* What to work on
1/ In the loan smart contract passage, what does the isReady() function return?
2/ Continue the loan smart contract walkthrough from its last sentence.

* Given passage
☆ ☆ ☆ ☆

  •   constructor(
          uint totalAmount,
          uint interestRatePerMil,
          uint numPayments,
          uint secondsBetweenPayments,
          uint minCreditScore) {
    
        _amountInvested = 0;
        _amountBorrowed = 0;
    
        _totalAmount = totalAmount;
    
        _interestRatePerMil = interestRatePerMil;
        _numPayments = numPayments;
        _secondsBetweenPayments = secondsBetweenPayments;
        _minCreditScore = minCreditScore;
        }
    
    
  • The invest() function: This function withdraws the amount specified by msg.value from the lender (msg.sender) and adds the balance to the loan smart contract. If sufficient funds are received, the timestamp of this transaction is utilized as the starting time for the loan. This timestamp is then employed to calculate the accrued interest.
  •   function invest() public payable {
        require(msg.value + _amountInvested <= _totalAmount, "Exceeds total amount of investment");
        _investors[msg.sender] += msg.value;
        _amountInvested += msg.value;
        if (isReady()) {
          _timeLoanStart = block.timestamp;
        }
        }
    
  • The borrow(uint amount) function: This function is utilized by the borrower (msg.sender) to request a loan. The borrower's credit score and the requested amount must meet the loan requirements. This method involves a call to "getScore()", which will be elaborated on below and may incur gas costs. Similarly, the findLoan operation mentioned earlier incurs gas costs for computation and may have already computed the same getScore. To prevent costly recomputations, these calls may be cached. I haven't called the getScore() function yet; however, I plan to do so in the future. The isReady() function returns whether or not the loan has been funded.

☆ ☆ ☆ ☆

* Data listing
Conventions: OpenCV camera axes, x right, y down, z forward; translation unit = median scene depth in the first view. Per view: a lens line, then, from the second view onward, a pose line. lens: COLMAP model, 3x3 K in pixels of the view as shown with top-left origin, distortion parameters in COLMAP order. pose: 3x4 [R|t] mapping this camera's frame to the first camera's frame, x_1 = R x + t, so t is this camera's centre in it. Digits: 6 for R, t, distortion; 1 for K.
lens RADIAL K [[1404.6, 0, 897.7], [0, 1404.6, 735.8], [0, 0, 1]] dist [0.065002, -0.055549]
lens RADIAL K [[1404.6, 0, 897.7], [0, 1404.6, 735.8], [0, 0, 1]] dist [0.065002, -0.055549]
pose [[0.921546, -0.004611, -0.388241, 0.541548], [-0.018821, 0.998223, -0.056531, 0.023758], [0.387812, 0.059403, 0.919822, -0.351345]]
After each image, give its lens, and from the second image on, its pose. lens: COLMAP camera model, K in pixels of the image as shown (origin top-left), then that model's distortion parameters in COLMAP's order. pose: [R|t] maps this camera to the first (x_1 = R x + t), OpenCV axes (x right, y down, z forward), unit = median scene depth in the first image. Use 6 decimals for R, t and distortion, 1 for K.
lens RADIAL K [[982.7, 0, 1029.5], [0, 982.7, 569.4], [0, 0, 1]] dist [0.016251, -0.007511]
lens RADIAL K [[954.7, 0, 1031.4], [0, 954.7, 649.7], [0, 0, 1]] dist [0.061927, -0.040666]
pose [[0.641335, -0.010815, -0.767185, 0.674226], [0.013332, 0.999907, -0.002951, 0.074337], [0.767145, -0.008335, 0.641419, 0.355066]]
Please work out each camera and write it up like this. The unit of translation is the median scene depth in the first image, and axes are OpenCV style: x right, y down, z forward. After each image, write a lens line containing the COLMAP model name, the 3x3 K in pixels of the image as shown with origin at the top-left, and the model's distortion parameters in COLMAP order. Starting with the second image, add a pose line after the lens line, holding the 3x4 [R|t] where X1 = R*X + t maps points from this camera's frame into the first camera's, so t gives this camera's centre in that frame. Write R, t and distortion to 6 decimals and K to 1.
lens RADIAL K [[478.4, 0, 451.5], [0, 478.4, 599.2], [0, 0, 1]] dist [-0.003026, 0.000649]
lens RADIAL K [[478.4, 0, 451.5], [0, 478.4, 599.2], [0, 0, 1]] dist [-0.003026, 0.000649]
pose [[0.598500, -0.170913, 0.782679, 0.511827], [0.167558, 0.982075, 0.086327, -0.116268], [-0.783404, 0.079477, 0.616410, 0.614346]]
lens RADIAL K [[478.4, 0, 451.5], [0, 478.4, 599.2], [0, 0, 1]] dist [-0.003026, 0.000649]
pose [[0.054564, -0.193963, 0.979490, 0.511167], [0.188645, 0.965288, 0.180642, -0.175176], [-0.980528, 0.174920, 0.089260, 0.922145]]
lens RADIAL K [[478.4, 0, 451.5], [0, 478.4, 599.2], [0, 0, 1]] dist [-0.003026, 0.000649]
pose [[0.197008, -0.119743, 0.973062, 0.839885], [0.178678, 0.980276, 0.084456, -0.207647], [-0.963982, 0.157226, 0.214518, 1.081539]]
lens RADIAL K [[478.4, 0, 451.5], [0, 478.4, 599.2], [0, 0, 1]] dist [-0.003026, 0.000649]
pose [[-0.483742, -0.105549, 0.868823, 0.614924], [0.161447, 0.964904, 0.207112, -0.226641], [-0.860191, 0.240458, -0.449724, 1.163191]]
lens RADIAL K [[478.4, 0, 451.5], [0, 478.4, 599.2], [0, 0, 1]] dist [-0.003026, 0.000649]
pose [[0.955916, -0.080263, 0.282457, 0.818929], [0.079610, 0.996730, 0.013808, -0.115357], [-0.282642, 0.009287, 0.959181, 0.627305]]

☆ ☆ ☆ ☆

* Activity answers
1/ Whether or not the loan has been funded.

2/
  •   function borrow(uint amount) public {
        uint creditScore = 750;
        require(creditScore > _minCreditScore, "Insufficient credit score");
        require(_borrower[msg.sender] == 0, "Can't borrow twice");
        require(_amountBorrowed + amount <= _totalAmount, "Not enough ether left to borrow");
        _borrower[msg.sender] = amount;
        uint costOfLoan = calculateInterest(amount, _numPayments) + amount;
        _borrowerExpectedPayment[msg.sender] = costOfLoan / _numPayments;
        _amountBorrowed += amount;
        if (isReady()) {
          _timeLoanStart = block.timestamp;
        }
        
      }
        
        function isReady() view public returns (bool) {
        return _totalAmount == _amountInvested && _totalAmount == _amountBorrowed;
      }
    
    
  • The calculateInterest(uint owed, uint numPayments) function: This function, named calculateInterest, is designed to compute the accrued interest on a loan based on the provided parameters.
  • 
      function calculateInterest(uint owed, uint numPayments) public view returns (uint) {
        if (numPayments <= 0) {
          return 0;
        }
        uint secondsPerYear = 365*86400 + 86400/4; //365.25 * seconds/day
        uint ratePerMilPayment = (_interestRatePerMil * _secondsBetweenPayments)/secondsPerYear;
        uint milAugmentInterest = owed * ((1000000 + ratePerMilPayment) ** numPayments);
        uint newAmountOwed = milAugmentInterest / (1000000 ** numPayments);
        return newAmountOwed - owed;
      }
    
    

    Deploying the Loan Smart Contract:


    Conclusion:To complete this smart contract, I will be continuing to implement the rest of the functions like get$$$(), the function transfers the amount of ether that was previously requested by the borrower once the loan has been successfully funded. Another function I will need to implement is the makePayment(uint amount):Borrowers use this function to make payments towards the loan. The method succeeds if the sender (msg.sender) has sufficient funds. Additionally, this method is designed to change the borrower's credit score as part of its implementation. And lastly, the withdraw(unit amount) function allows lenders to withdraw money from the account up to the invested amount plus interest.